The team recruited 456 US-based students for a longitudinal study: at the first point, students were in their first year of university, with further participation each year for four years. Around half met criteria for ADHD, while the other half did not, and of those who met ADHD criteria half were taking medication. About 70% of students with ADHD and 85% of control participants completed all four assessments.
To measure ADHD, participants were first asked to complete a self-report scale listing inattention and hyperactive-impulsive symptoms commonly seen in those with the diagnosis. They then took part in a semi-structured interview with the team, designed to explore severity and onset of symptoms, and in an online test designed to measure other potentially significant symptoms such as anxiety or low mood.
Parents of the students also filled in a scale indicating their child’s behaviour from the ages of five to twelve and in the six months prior to the study’s start. Using all of this data, a panel of psychologists with expertise in ADHD determined whether each student would be placed in the ADHD or non-ADHD group.
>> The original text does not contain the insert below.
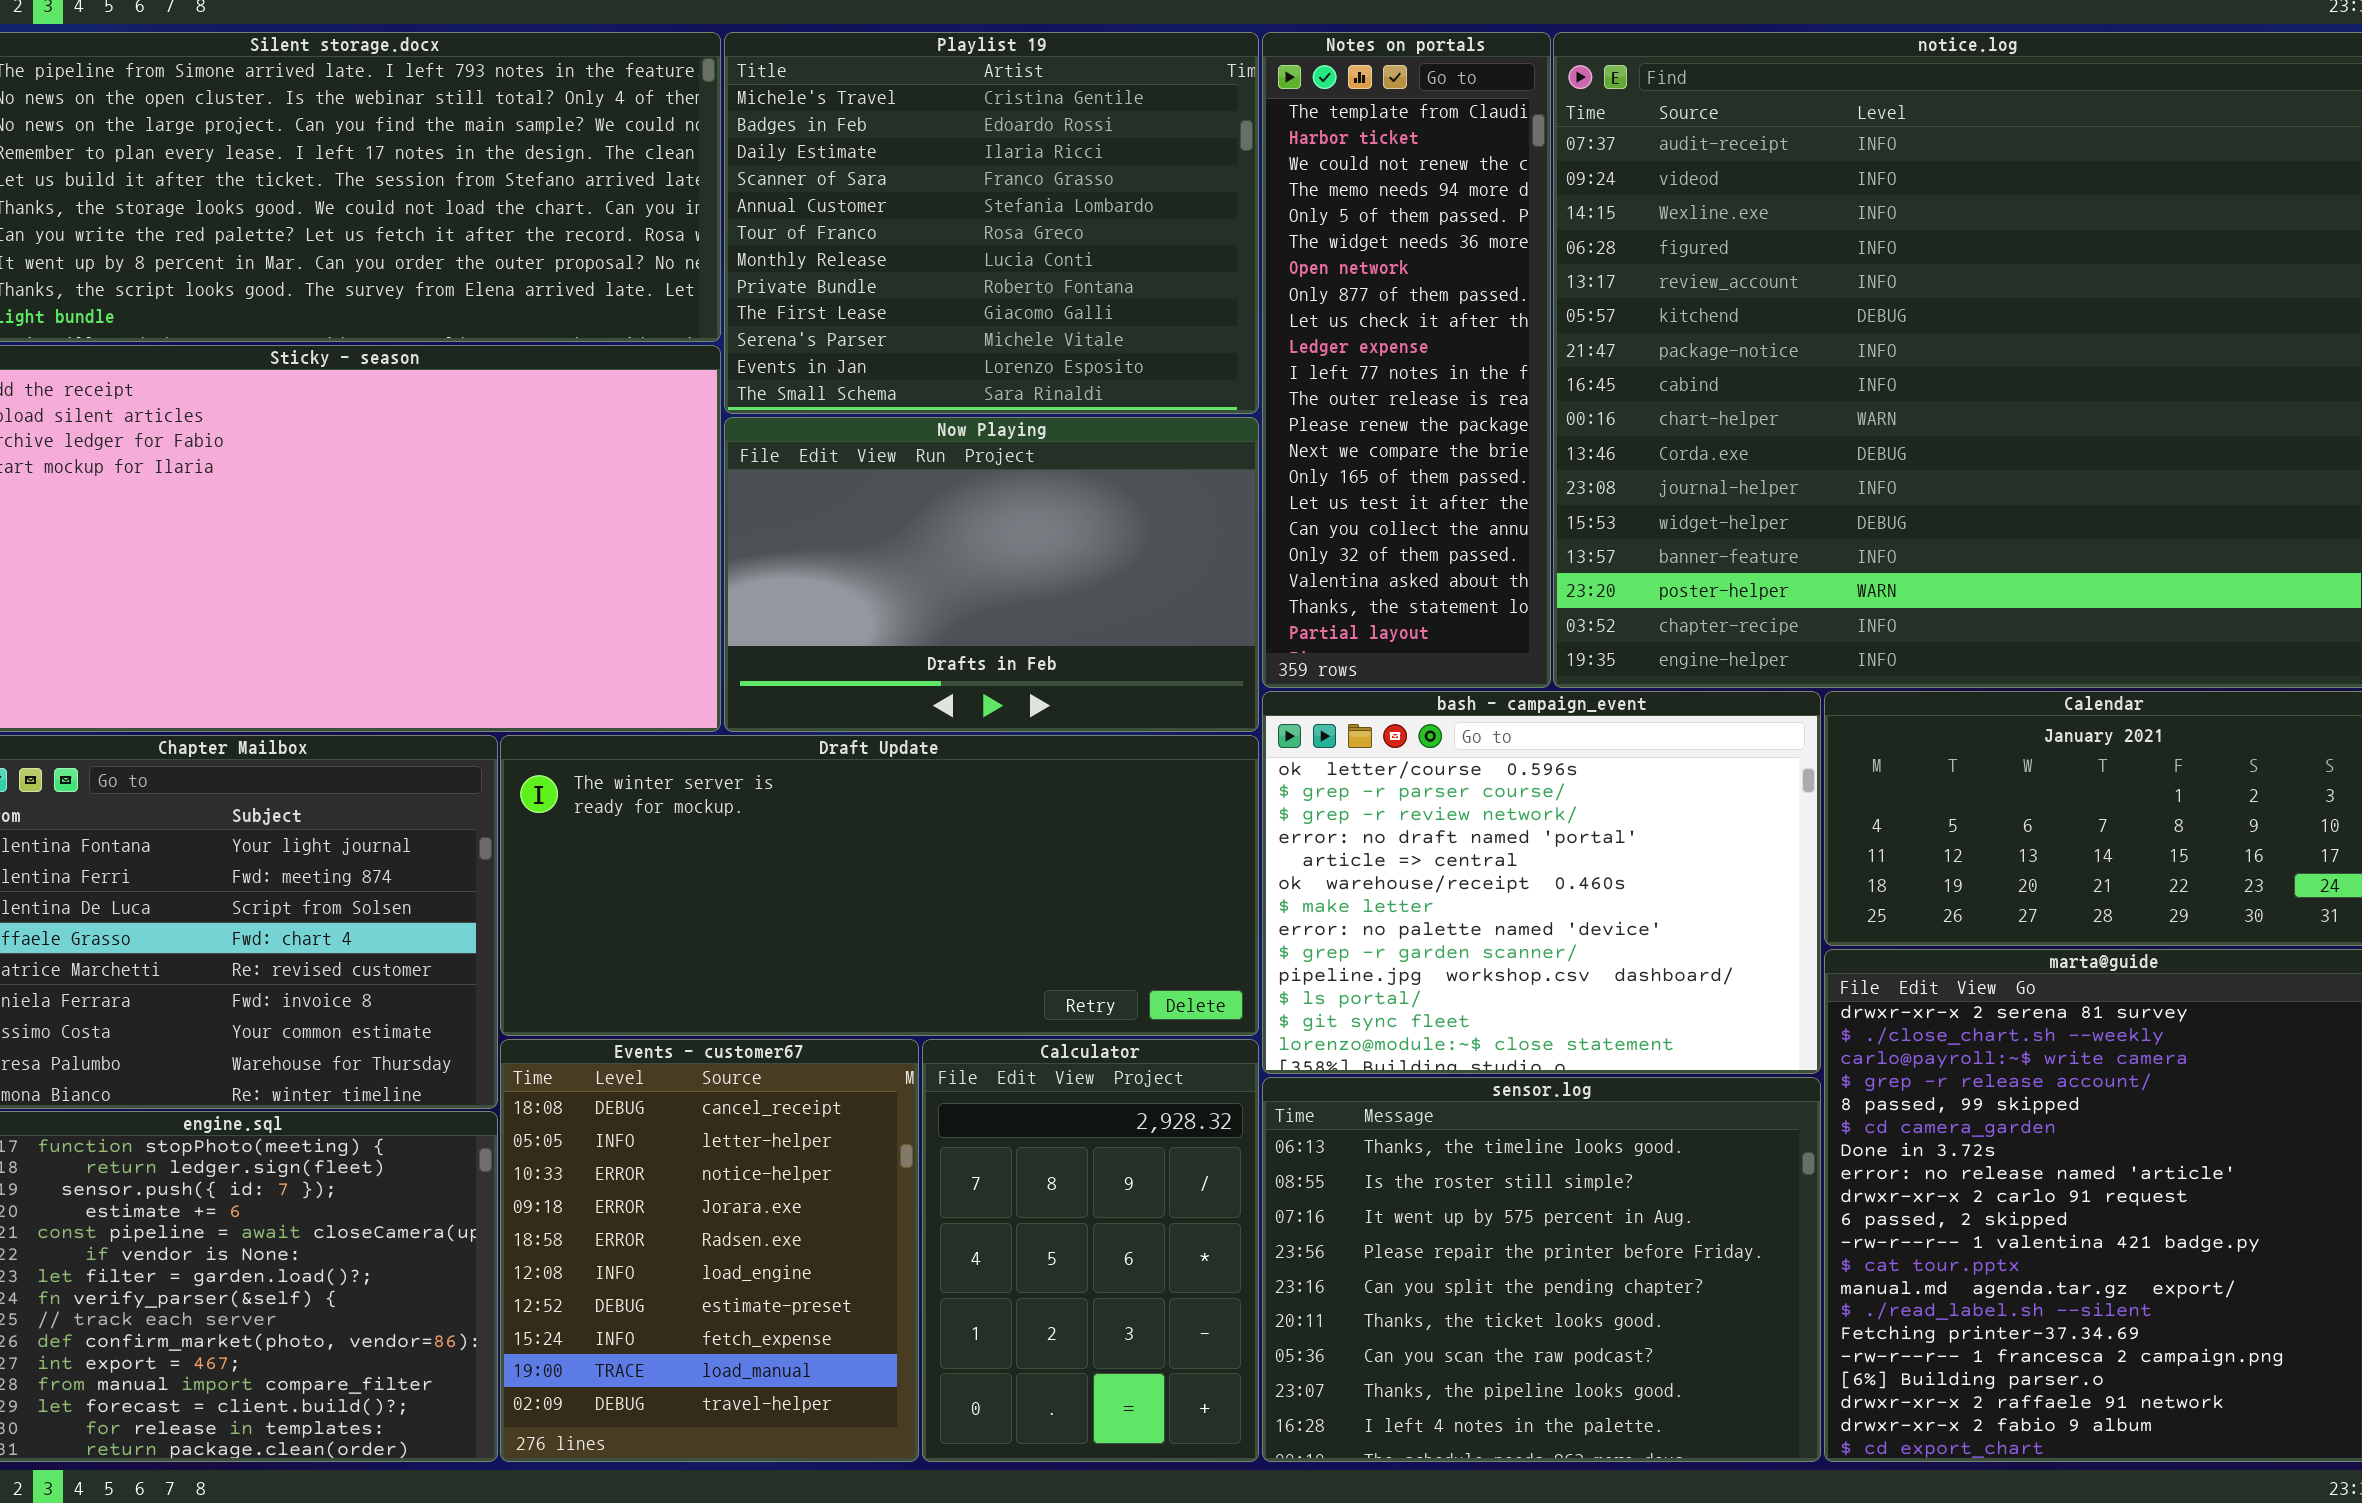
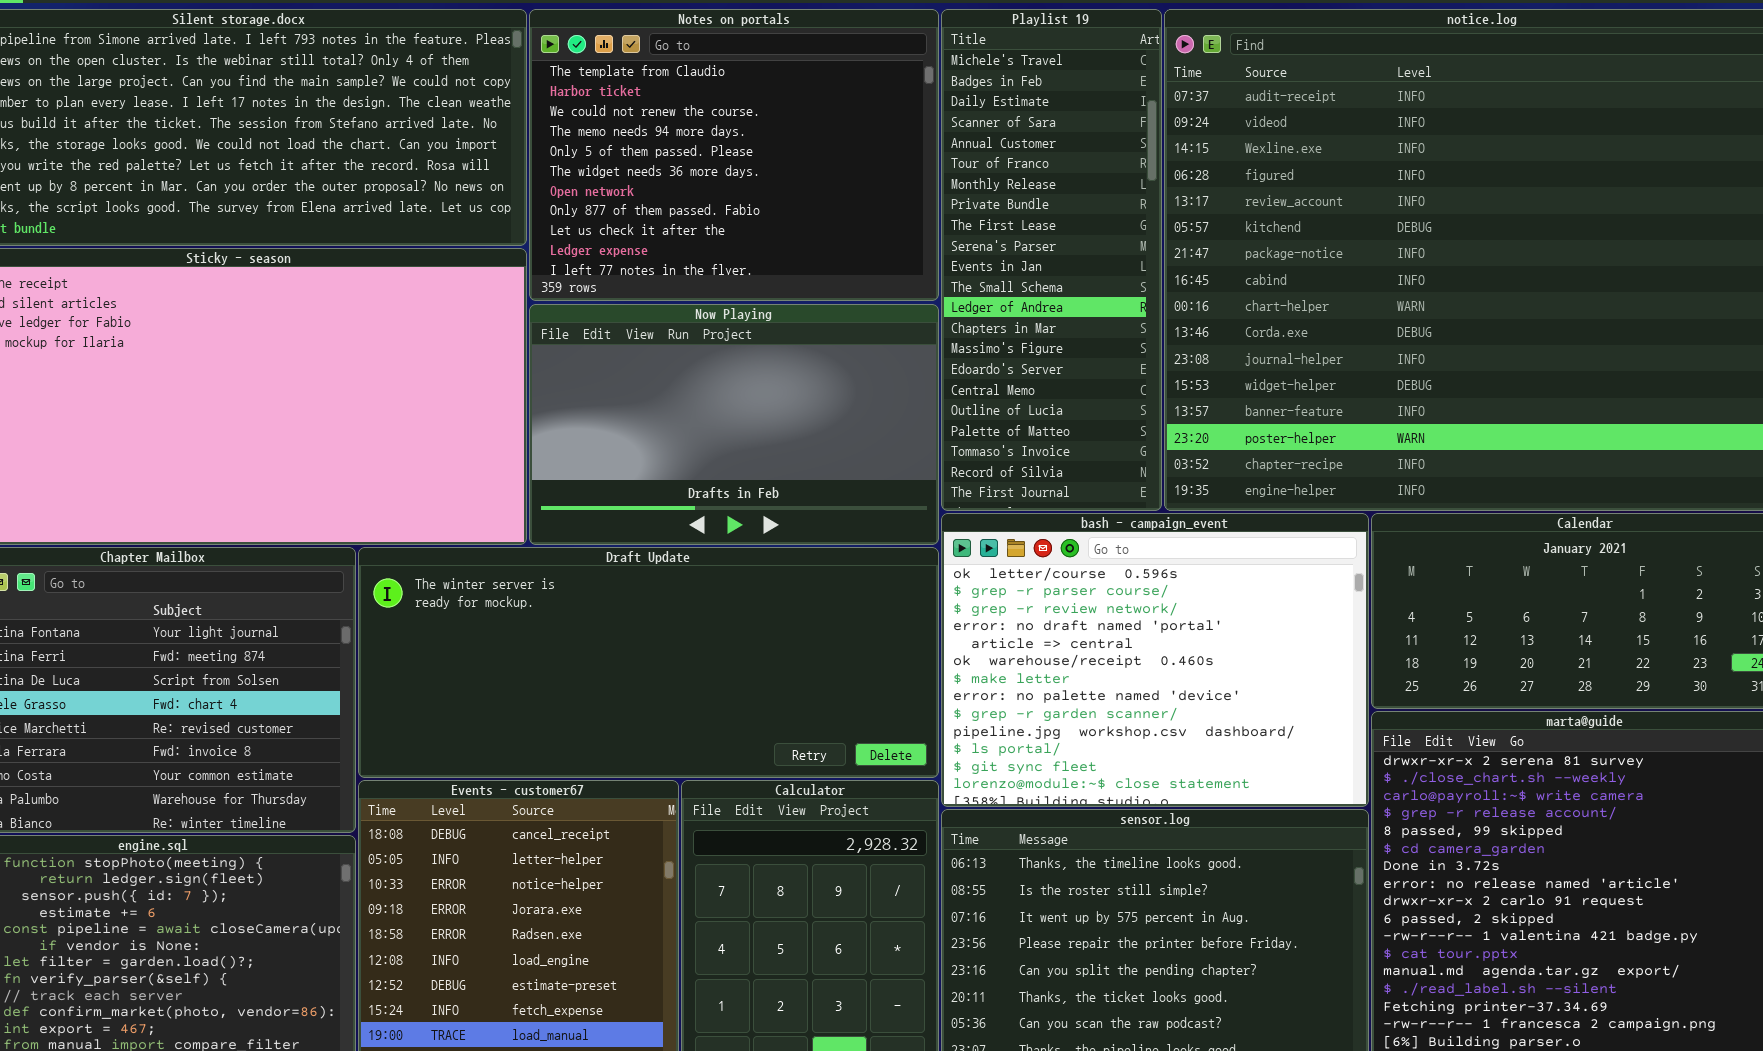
Playlist 19: [724,32,1259,414] -> [941,9,1162,511], moved, resized
Notes on portals: [1262,32,1551,688] -> [529,9,939,301], moved, resized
Over the course of the study, the team tracked several factors, including: grades (in the form of GPAs and either reported by the students or taken from university records); progress towards graduation, assessed through how many credits a student had accrued; and whether a student was still enrolled in university. The team also looked at study skills: how well were students engaging in learning strategies like tracking goals, self-testing, or managing their time efficiently?
The researchers found that those in the ADHD cohort overall obtained significantly lower GPAs than those in the control cohort. Students with ADHD symptoms were also less likely to use study skills than their peers, and those who were not taking medication were also more likely to drop out of university altogether.
Other factors also had an impact on academic success: those with higher levels of executive functioning, who were more likely to be in the control group, were more likely to obtain higher GPAs and remain in education. Interestingly, those who engaged with university support services were also more likely to achieve academically, suggesting that universities could be doing more to reach those who need help.
Helping students with executive functioning — which includes organisation skills, time management, paying attention and self-monitoring — could be one way of supporting them academically. They could also benefit from more support in wider study skills: how to successfully plan, structure, and complete an assignment, for example.
Incorporating strategies specifically designed to help neurodiverse students could also be key here. Students with depressive symptoms were also less likely to succeed; including mental health and wider pastoral support is also likely to have a big impact on students with ADHD. Results from the study suggest that isn’t always happening, though. The majority of students with ADHD received no support with academic skills, tailored tutoring or mentoring — only 19.7% received support with academic matters and 34% with tutoring. Universities may need to spend time reaching out to neurodiverse students or those facing other barriers, or risk creating an environment that makes it hard for all to thrive.